***** TEXTE DE L'EXERCICE *****

Au Maroc, en revanche, les choses avancent peut-être un peu mieux que dans bien des endroits, les acteurs travaillent à une « stratégie nationale d’éducation et de sensibilisation à l’environnement ». Ministères, associations, parcs nationaux, Union européenne, entreprises (présence de Veolia)..., la diversité des engagés est au rendez-vous. Les collectivités territoriales ne sauraient tarder à apparaître dans le paysage.
Un processus impliquant tous les acteurs
marocains de l’éducation à l’environnement est en route depuis
plusieurs mois. Après le choix
d’un consultant compétent et la réalisation d’un diagnostic sur tout le
pays
ont suivi les réunions
régulières d’un groupe technique,
un voyage
d’observation en Tunisie, puis le forum national de validation de la
stratégie des 17 et 18 juillet
2007 avec 80
participants environ. Il y avait dans les rangs des acteurs qui ont de
l’expérience et qui "en
veulent". Le tableau général est très bon quand à l’avenir de l’ÉE dans
ce pays. Nous nous en allons au Maroc
sur le chemin de la
création
d’un collectif national regroupant État, associations (ONG),
collectivités
locales,
entreprises auxquels devraient être associés les organismes
institutionnels internationaux et les
médias (peut-être un jour aussi ce qui semble nécessaire, des représentant des acteurs régionaux).

***** EXTRAITS DE DONNÉES *****

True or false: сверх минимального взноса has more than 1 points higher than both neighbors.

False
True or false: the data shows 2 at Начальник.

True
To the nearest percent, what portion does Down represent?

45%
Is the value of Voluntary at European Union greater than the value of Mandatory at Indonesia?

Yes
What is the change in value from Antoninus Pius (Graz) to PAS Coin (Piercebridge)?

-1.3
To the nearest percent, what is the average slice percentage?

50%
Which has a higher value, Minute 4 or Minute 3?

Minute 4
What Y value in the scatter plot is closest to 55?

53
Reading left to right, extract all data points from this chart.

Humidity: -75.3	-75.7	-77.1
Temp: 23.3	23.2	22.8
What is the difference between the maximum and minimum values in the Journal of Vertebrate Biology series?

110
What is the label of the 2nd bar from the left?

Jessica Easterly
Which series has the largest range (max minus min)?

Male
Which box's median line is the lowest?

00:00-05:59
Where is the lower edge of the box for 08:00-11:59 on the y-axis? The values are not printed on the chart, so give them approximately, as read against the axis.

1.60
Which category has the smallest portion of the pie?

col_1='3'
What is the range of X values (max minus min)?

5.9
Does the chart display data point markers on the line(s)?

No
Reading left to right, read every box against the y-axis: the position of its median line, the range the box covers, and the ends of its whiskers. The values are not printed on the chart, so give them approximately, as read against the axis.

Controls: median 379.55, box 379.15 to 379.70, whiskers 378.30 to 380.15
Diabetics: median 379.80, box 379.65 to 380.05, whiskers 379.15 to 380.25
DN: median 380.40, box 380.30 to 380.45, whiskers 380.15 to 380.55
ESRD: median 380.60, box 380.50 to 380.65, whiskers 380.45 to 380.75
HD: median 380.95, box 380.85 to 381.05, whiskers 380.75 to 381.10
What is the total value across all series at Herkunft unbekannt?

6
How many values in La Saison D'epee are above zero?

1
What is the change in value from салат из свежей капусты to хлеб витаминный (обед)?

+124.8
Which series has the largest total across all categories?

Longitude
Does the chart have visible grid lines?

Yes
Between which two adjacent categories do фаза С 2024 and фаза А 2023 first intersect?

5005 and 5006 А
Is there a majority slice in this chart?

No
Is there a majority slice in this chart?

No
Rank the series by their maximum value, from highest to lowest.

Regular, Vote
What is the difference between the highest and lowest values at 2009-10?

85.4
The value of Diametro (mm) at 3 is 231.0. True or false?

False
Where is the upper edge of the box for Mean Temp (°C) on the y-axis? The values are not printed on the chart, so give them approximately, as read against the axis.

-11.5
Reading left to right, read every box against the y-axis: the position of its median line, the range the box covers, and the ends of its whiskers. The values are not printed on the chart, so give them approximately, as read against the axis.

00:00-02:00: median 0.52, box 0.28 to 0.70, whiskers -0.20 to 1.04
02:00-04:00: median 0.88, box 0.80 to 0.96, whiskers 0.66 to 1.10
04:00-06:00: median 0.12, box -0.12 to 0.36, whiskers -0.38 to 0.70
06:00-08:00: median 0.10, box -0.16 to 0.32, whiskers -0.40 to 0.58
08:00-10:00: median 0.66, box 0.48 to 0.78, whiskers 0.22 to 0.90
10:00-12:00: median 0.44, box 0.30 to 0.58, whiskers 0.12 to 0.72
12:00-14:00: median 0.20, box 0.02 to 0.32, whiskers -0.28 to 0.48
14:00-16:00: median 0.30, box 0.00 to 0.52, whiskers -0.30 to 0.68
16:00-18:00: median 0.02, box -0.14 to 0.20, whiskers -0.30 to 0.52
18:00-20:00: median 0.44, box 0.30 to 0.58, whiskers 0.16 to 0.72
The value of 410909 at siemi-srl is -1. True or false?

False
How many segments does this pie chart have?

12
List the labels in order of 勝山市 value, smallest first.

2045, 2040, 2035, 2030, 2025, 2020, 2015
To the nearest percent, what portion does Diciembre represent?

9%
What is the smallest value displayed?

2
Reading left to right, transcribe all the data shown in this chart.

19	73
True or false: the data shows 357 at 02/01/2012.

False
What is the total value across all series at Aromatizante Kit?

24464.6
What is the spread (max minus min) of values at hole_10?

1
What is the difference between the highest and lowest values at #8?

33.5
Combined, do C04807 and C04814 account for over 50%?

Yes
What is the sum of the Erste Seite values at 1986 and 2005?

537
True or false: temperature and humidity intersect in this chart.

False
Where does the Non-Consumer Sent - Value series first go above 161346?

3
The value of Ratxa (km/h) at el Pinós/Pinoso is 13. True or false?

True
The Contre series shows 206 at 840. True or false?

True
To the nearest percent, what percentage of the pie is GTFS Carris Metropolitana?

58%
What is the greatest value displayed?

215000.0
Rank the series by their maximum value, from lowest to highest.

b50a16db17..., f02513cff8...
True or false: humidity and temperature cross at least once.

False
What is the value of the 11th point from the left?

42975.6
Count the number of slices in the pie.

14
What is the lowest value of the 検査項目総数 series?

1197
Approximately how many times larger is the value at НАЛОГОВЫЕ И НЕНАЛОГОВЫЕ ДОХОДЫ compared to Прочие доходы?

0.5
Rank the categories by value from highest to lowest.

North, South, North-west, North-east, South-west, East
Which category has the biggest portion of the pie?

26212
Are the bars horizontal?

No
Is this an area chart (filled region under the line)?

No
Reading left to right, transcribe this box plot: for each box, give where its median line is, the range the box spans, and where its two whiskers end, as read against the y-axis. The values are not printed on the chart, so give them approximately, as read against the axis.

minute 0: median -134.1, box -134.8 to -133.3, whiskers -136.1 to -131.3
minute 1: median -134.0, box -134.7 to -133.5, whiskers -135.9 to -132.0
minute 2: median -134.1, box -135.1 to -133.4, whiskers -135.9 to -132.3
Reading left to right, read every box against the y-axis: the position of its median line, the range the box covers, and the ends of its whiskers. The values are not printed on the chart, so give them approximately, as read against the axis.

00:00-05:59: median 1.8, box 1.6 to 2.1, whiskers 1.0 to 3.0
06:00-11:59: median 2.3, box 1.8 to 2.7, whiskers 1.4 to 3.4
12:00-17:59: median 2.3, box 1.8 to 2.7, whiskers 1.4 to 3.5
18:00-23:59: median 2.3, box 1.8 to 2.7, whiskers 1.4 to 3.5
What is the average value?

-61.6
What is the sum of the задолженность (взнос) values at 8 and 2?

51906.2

*****

→ TRAVAIL À FAIRE
a) D'après le texte sur l'éducation à l'environnement au Maroc, à quelles dates s'est tenu le forum national de validation de la stratégie ?
b) Recopiez le passage du texte sur l'éducation à l'environnement au Maroc en commençant par « Au Maroc, en » et en terminant par « dans le paysage. ».
c) Poursuivez le texte sur l'éducation à l'environnement au Maroc à partir de sa dernière phrase.
Les lignes de données ne sont d'aucune utilité pour ce travail.

→ RÉPONSES PROPOSÉES
a) Les 17 et 18 juillet 2007.

b)
Au Maroc, en revanche, les choses avancent peut-être un peu mieux que dans bien des endroits, les acteurs travaillent à une « stratégie nationale d’éducation et de sensibilisation à l’environnement ». Ministères, associations, parcs nationaux, Union européenne, entreprises (présence de Veolia)..., la diversité des engagés est au rendez-vous. Les collectivités territoriales ne sauraient tarder à apparaître dans le paysage.

c)
C’est une sorte de grand conseil national de l’EE qui aura pour but de construire
et
faire vivre la stratégie nationale. L’importance de la diversité des
acteurs, de
l’horizontalité, de l’information de tous, de l’échange, du débat et de
la
recherche de consensus... tout cela est présent et porte déjà ses fruits.
Nous sommes bien là dans une organisation générale
des acteurs qui doit nourrir les stratégies des autres pays et la stratégie internationale. Il y a bien une
culture
de l’ÉE
mondiale qui avance et émerge ici et là. Autre signe de similitude et
pas des
moindres entre les dynamiques de nos deux pays,
la prochaine étape consiste pour les promoteurs de la stratégie
marocaine, à
impulser
l’émergence de « plans d’action régionaux ». Ainsi, la balle va
arriver maintenant dans les mains des acteurs territoriaux, tous ont
bien à
l’esprit que l’efficacité exige maintenant qu’on se donne des
calendriers
et des
budgets. Parce que la stratégie est seulement utile s’il en découle un
plan
d’action, qui
lui-même est utile s’il en découle des actions voulues par des acteurs
de
terrain qui s’y reconnaissent. Ces actions étant fixées dans le temps
et financées.
Attention tout n’est pas
rose, on trouve sans les chercher des caisses de tortues
vivantes à
vendre au souk, des caméléons vivants dans des boîte de carton venant d’une arrière-boutique et proposé pour six euros pièce, alors que juste au-dessus de notre tête un aigle royal empaillé est aussi
en vente. Mauvais point pour
l’environnement plus facile à voir chez nous que les nitrates et les pesticides
dans les nappes phréatiques (une chance que l’Europe est là pour le
dire aux Français). À chaque pays ses problèmes.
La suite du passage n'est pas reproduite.